Joan Ross, Let’s party like it’s 1815 (digital video still), 2022

Joan Ross

Let’s party like it’s 1815

Let’s party like its 1815 is imbued with references – some subtle, some not so – whilst critiquing Australian colonisation and its legacies (or rather, false discoveries.) “I see Australian colonisation as a car crash; in slow motion we watch the lack of regard and insensitivity – the long-drawn-out slide towards an inevitable crumpled heap. We saw it happening, but we couldn’t stop it, now it’s left for us to clean up.“

Penetrating the colonial canvas, Ross leaves us to watch a tableau of greed. The ultimate separation from nature: self-interest, lack of care, possession, ownership, mansions, silverware, violent festivities toasting over ‘their land’; blow flies, bees, celebratory fireworks over a bleak horizon; balloons, lavish curtains, fake advertisements for leaf blowers and perfume; native-non-native plants pollinating with themselves, flowers with the heads of colonists/aliens; security cameras, butterflies, superiority, willy-willies spitting out leather lounges, TVs, light bulbs, happy couple figurines, pianos, vases, paintings, oh my!

All the trappings spinning, leaving us upside down, looking in a series of incoherent bursts while a Chesterfield lounge and a mansion sink into the Earth’s nethers. Back to nature, a return to dirt, as it was – as it should be.

Artist: Joan Ross
Opening:
Thursday 23 April 6pm
Exhibition:
24 April–30 May 2026
Where:
BAMM Gallery
FREE

Biography

Working from a deep love of nature and disdain for colonial superiority, Scottish Australian artist Joan Ross takes an honest approach to colonialism in Australia, penetrating the frequent whitewashing of Australia’s colonial past and present. Ross’ philosophical approach that spans a range of media, is born from a desire to understand and critically engage with that history. Fluoro and furious, Ross reimagines colonial imagery, imbuing each work with cultural references that make visible our ongoing complicitness in the colonial legacy. Using her trademark fluoro yellow, Ross highlights the pervasiveness and impact of colonialism, focusing especially on the outcomes of greed.

Currently, Ross has a large video projection at the AGNSW in the collection show SUPER NATURE. Recently she had a survey show at the National Portrait Gallery, Canberra, Those trees came back to me in my dreams, 2024-2025, where she was invited to select portraits from the collection and situate them alongside her own artworks.

In 2022, Ross illuminated the façade of the National Gallery of Australia during the Enlighten Festival. Joan Ross was awarded the National Art School Fellowship in 2023. In 2021 the artist designed the hoarding for The Art Gallery of New South Wales' Sydney Modern expansion.

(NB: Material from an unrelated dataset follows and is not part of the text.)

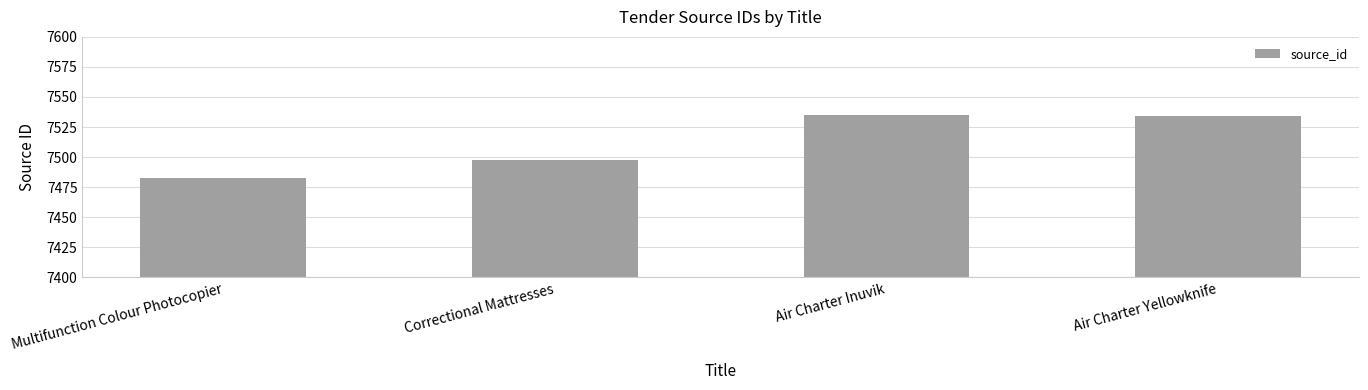

What is the approximate value at Multifunction Colour Photocopier, to the nearest 10?

7480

She is currently working from Artspace Gadigal, where she received a sponsored two-year studio.

Joan Ross works across artforms including painting and drawing, and is keenly interested in 3d digital printing, video and virtual reality. Commissioned by Mordant & ACMI, Ross made Did you ask the river? (2018) a virtual reality project where the intuitive or natural desire of users reveal that we are all part of the colonial problem.